For sputtering with a target, there is known a method of film formation with a metal compound which comprises introducing a reactive gas followed by reacting the reactive gas with a metal (reactive sputtering method). This method is characterized in that, in general, Al, Si or the like is used as the target, a rare gas such as He or Ar is used as the process gas, and O2, N2 or the like is used as the reactive gas; and that the target is reacted with the reactive gas and, as a result, a metal compound is formed on a substrate.
For high-speed film formation according to conventional reactive sputtering, employed is a method of controlling the reactive gas flow rate by monitoring the plasma emission intensity, the voltage and the inner pressure followed by feeding the data back to the mass flow controller (see U.S. Pat. No. 4,166,784). In this method, however, in case where the film formation speed greatly differs between metal and metal compound such as Al and Al2O3 and when a metal compound having a sufficient stoichiometric ratio is formed into a film through reactive sputtering, then there may occur a problem in that the film formation speed of the metal compound is relatively low as compared with the film formation speed of the metal alone.
As another method, there is known a substrate bias method which comprises applying a bias to a substrate to promote the reaction of a reactive gas and a metal on the substrate when a film of a metal compound is formed on a substrate (e.g., JP-A 4-154963). In this method, the film formation speed is high since the film formation is carried for a metal; in this, however, the film formed is re-etched on the substrate, therefore causing a problem in that the film surface may be roughened and the film density may lower.
In addition, also known is a modification of the substrate bias method, in which magnets are provided on the back of the substrate to lower the discharge voltage thereby to prevent the formed film from being re-etched, and the modified method satisfies both the film damage reduction and the high-speed film formation (JP-A 58-133376).

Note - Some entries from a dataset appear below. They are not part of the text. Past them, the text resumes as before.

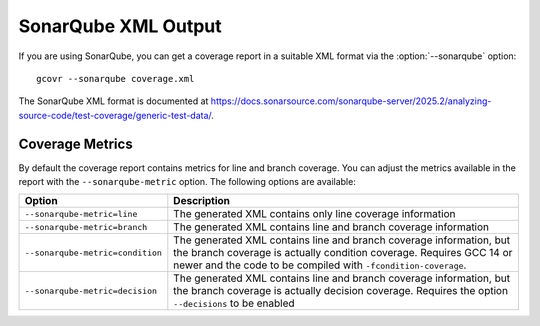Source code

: .. program:: gcovr

.. _sonarqube_xml_output:

SonarQube XML Output
====================

If you are using SonarQube, you can get a coverage report
in a suitable XML format via the :option:`--sonarqube` option::

    gcovr --sonarqube coverage.xml

The SonarQube XML format is documented at
`<https://docs.sonarsource.com/sonarqube-server/2025.2/analyzing-source-code/test-coverage/generic-test-data/>`_.

Coverage Metrics
----------------

By default the coverage report contains metrics for line and branch coverage. You can adjust the metrics available in the report with the ``--sonarqube-metric`` option. The following options are available:

.. list-table::
   :header-rows: 1

   * - Option
     - Description

   * - ``--sonarqube-metric=line``
     - The generated XML contains only line coverage information

   * - ``--sonarqube-metric=branch``
     - The generated XML contains line and branch coverage information

   * - ``--sonarqube-metric=condition``
     - The generated XML contains line and branch coverage information, but the branch coverage is actually condition coverage. Requires GCC 14 or newer and the code to be compiled with ``-fcondition-coverage``.

   * - ``--sonarqube-metric=decision``
     - The generated XML contains line and branch coverage information, but the branch coverage is actually decision coverage. Requires the option ``--decisions`` to be enabled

However, in the method described in JP-A 58-133376, magnets are so provided to the carousel-type substrate holder that they may generate a magnetic field in the direction parallel to the rotary axis direction of the carousel, and therefore, electrons rotate on the periphery of the carousel. Accordingly, in this, when the electrons are not discharged on the entire periphery, the electrons may be shifted and the efficiency may worsen. Therefore, in the method, the discharging must occur in every site on the carousel periphery, and continuous film formation that requires substrate change is impossible.
One reason for lowering most the production speed in film production in a mode of vacuum film formation is that vacuum breaking and degassing into vacuum takes too much time. To solve the problem and to improve the producibility, continuous film formation such as roll-to-roll film formation not requiring vacuum breaking is desired, and a sputtering apparatus is desired, which may be driven at a high film formation speed and may secure continuous film formation with less damage to the formed film.
A conventional reactive sputtering apparatus is described with reference to FIG. 4. In FIG. 4, 1 is the traveling direction of a supporting substrate, 2 is the supporting substrate, 3 is a rotary pump, 4 is a turbomolecular pump, 5 is a vent, 6 is an earth shield, 7 is a pass roll, 10 is cooling water, 11 is a drum, 12 is a chamber, 13 is an RF power source for matching box and drum, 15 is a vent, 17 is a target, 19 is a process gas and reactive gas introduction port, 20 is a magnet for target provided on a cathode, 21 is an RF power source for matching box and target (the same shall apply also to FIGS. 1, 5 and 6).
In the reactive sputtering apparatus, a continuous film is used as the supporting substrate, and the continuous film is conveyed with the drum. From the RF power source 13 for matching box and drum, a power is applied to the supporting substrate 2 for film formation thereon, whereby the reactive gas is changed to a plasma state and led on the supporting substrate, therefore promoting the reaction with the metal sputtered from the target 17 to form a thin film of a metal compound on the supporting substrate 2. However, this apparatus could not evade the above-mentioned prior-art problems.